EXERCISE DETAILS »
Read the listing below and copy out every line that holds "Краља".

DATA EXCERPTS »
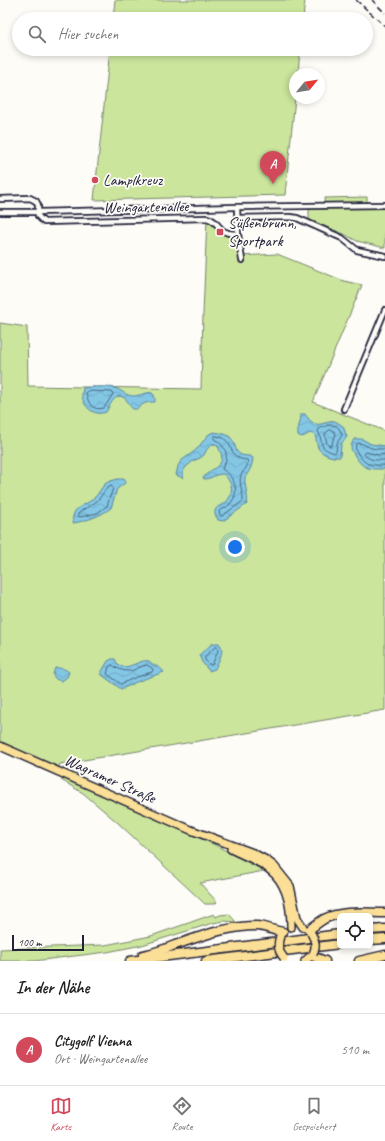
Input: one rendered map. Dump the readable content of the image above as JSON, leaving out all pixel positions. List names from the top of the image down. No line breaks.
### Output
{"streets":{"main road":["Wagramer Straße"],"street":["Weingartenallee"]},"places":{"other":["Lamplkreuz"],"transit":["Süßenbrunn, Sportpark"]},"scale_bar":"100 m","north":"top right","page":{"search":"Hier suchen","pins":"A","scale":"100 m","heading":"In der Nähe","list":[{"mark":"A","name":"Citygolf Vienna","note":"Ort · Weingartenallee","value":"510 m"}],"nav":["Karte","Route","Gespeichert"]}}
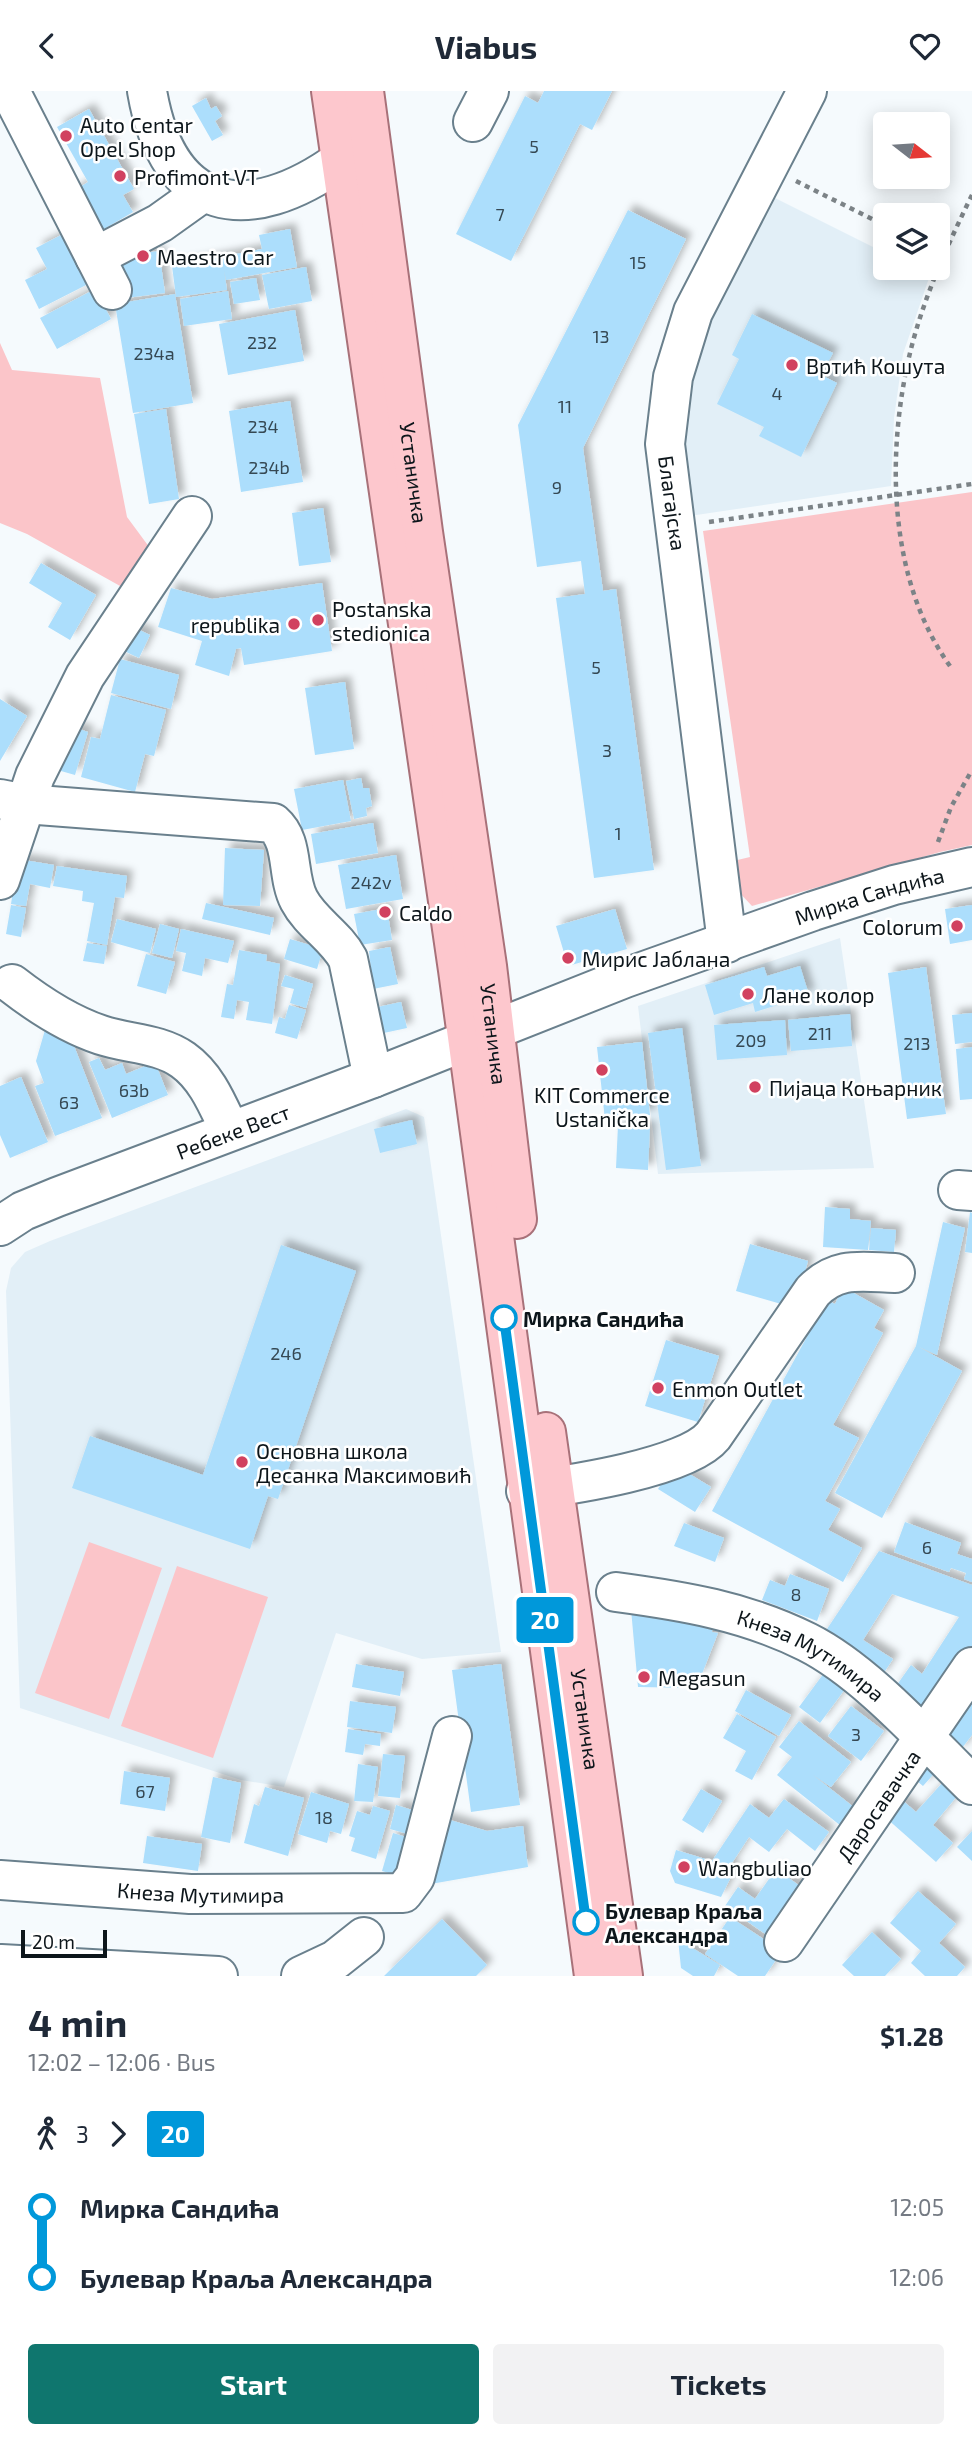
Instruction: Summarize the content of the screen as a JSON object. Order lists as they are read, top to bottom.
{
  "streets": {
    "main road": ["Устаничка"],
    "street": [
      "Благајска",
      "Мирка Сандића",
      "Ребеке Вест",
      "Кнеза Мутимира",
      "Даросавачка"
    ]
  },
  "crossings": [
    ["Устаничка", "Мирка Сандића"],
    ["Устаничка", "Ребеке Вест"],
    ["Благајска", "Мирка Сандића"],
    ["Мирка Сандића", "Ребеке Вест"],
    ["Кнеза Мутимира", "Даросавачка"]
  ],
  "places": [
    "Auto Centar Opel Shop",
    "Profimont VT",
    "Maestro Car",
    "Вртић Кошута",
    "Postanska stedionica",
    "republika",
    "Caldo",
    "Colorum",
    "Мирис Јаблана",
    "Лане колор",
    "KIT Commerce Ustanička",
    "Пијаца Коњарник",
    "Мирка Сандића",
    "Enmon Outlet",
    "Основна школа Десанка Максимовић",
    "Megasun",
    "Wangbuliao",
    "Булевар Краља Александра"
  ],
  "lines": ["bus line 20"],
  "house_numbers": [
    "5",
    "7",
    "15",
    "13",
    "232",
    "234a",
    "4",
    "11",
    "234",
    "234b",
    "9",
    "5",
    "3",
    "1",
    "242v",
    "211",
    "209",
    "213",
    "63b",
    "63",
    "246",
    "6",
    "8",
    "3",
    "67",
    "18"
  ],
  "scale_bar": "20 m",
  "north": "right",
  "page": {
    "header": "Viabus",
    "on_map": "20",
    "scale": "20 m",
    "heading": ["4 min", "12:02 – 12:06 · Bus", "$1.28"],
    "legs": ["3", "20"],
    "list": [
      {
        "name": "Мирка Сандића",
        "value": "12:05"
      },
      {
        "name": "Булевар Краља Александра",
        "value": "12:06"
      }
    ],
    "buttons": ["Start", "Tickets"]
  }
}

ANSWER FOR THE TASK »
    "Булевар Краља Александра"
        "name": "Булевар Краља Александра",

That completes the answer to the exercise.